The Columbus Dispatch – Feb 18, 2018
Some people live in their vehicles because they can’t afford rent, and in Columbus, there’s little to stop them from parking their homes in front of yours.
Eileah Ohning is among those with such mobile homes. She and her boyfriend are reconfiguring a van so they can live in it to save money.
Ohning is an adjunct professor of photography at Columbus State Community College and a producer for a New York-based advertising and media agency.
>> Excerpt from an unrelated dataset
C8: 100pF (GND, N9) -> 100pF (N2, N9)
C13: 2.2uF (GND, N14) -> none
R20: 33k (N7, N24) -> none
She lived in her car for a year, from 2015 to 2016, for the same reason: She was trying to pay off student loans of $42,000 after attending Ohio State University.
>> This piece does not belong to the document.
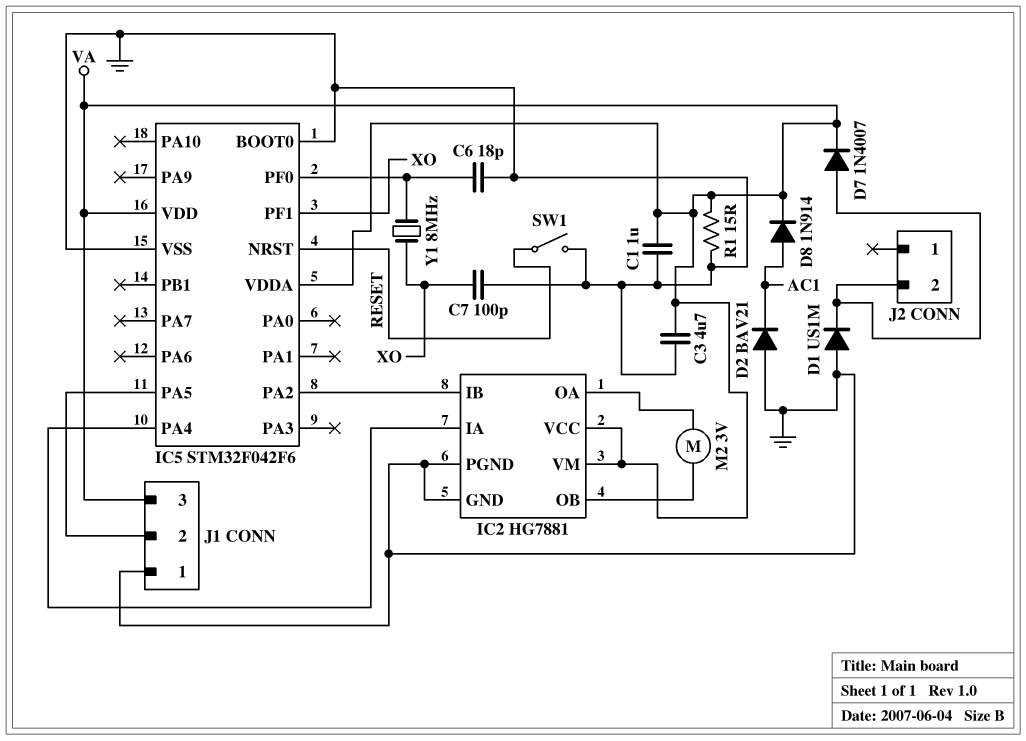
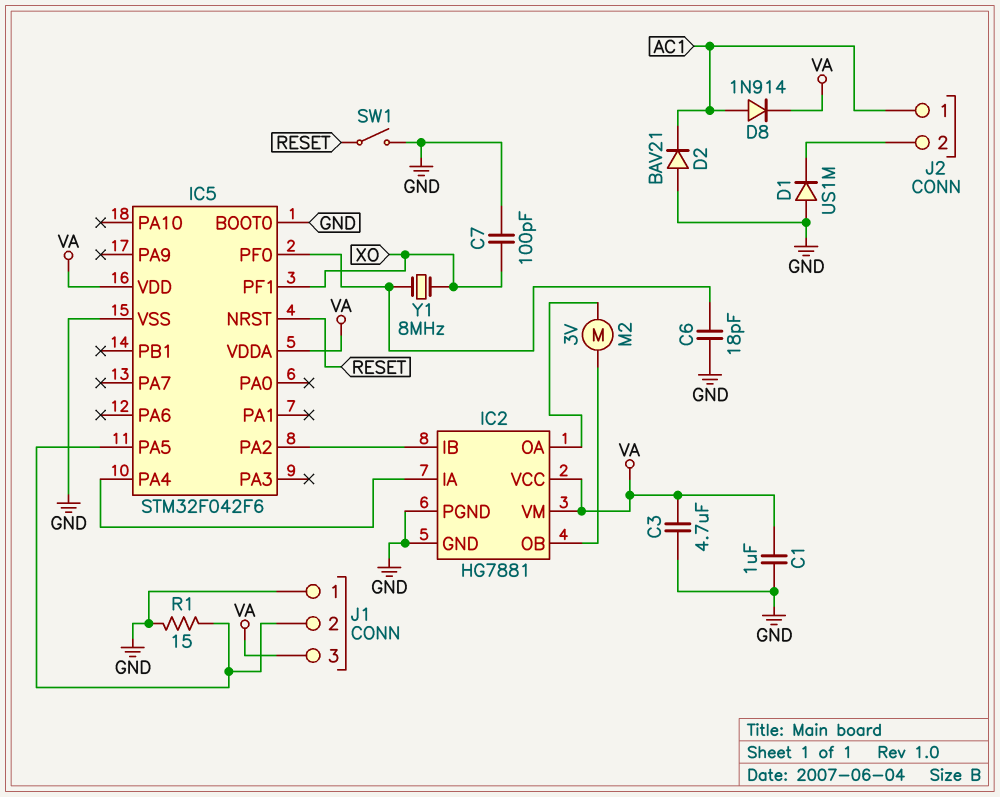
D7: diode 1N4007 (A J2/2, K VA) -> none
J2 pin 1: none -> AC1
R1: 15 (GND, VA) -> 15 (GND, IC5/PA5)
“I did have other options,” she said. “I could afford apartments, but barely.”
If she paid rent, however, she wouldn’t have money left over for a down payment on a house.
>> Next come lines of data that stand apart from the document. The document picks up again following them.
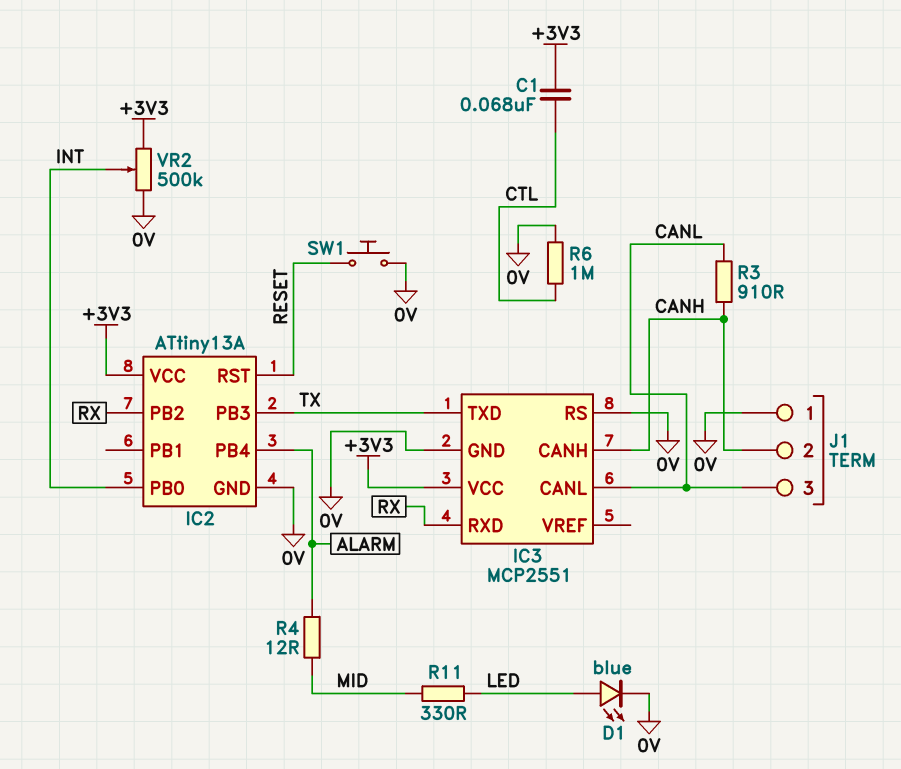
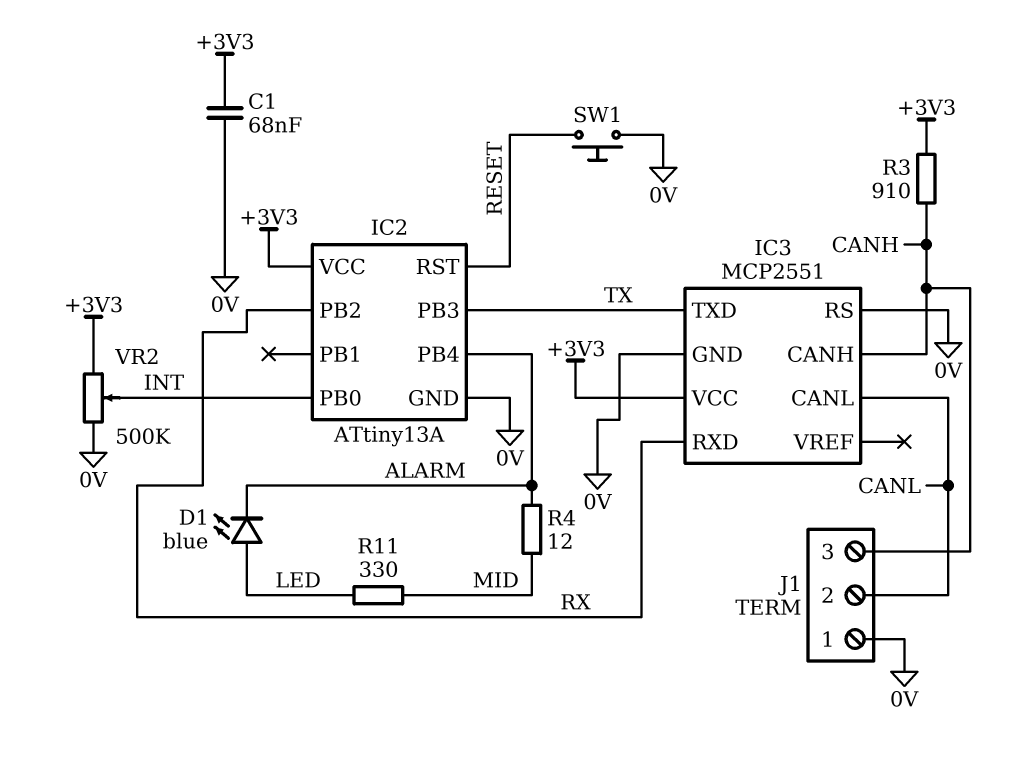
C1: 68nF (+3V3, CTL) -> 68nF (+3V3, 0V)
D1: LED blue (A LED, K 0V) -> LED blue (A LED, K ALARM)
J1 pin 2: CANH -> CANL
J1 pin 3: CANL -> CANH
R3: 910 (CANH, CANL) -> 910 (+3V3, CANH)
R6: 1M (0V, CTL) -> none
People living in, or sleeping in, their vehicles have become so commonplace that many cities across the country have passed ordinances to regulate the practice.
That includes Wooster, in northeastern Ohio, which in 2013 made it a minor misdemeanor for anyone to live or sleep in a vehicle. The city defined human habitation as six or more hours of “eating, resting, recreating and/or sleeping.”
Los Angeles prohibits people living in vehicles from parking in residential areas between 9 p.m. and 6 a.m., and from parking within 500 feet of schools, preschools, day-care facilities and parks.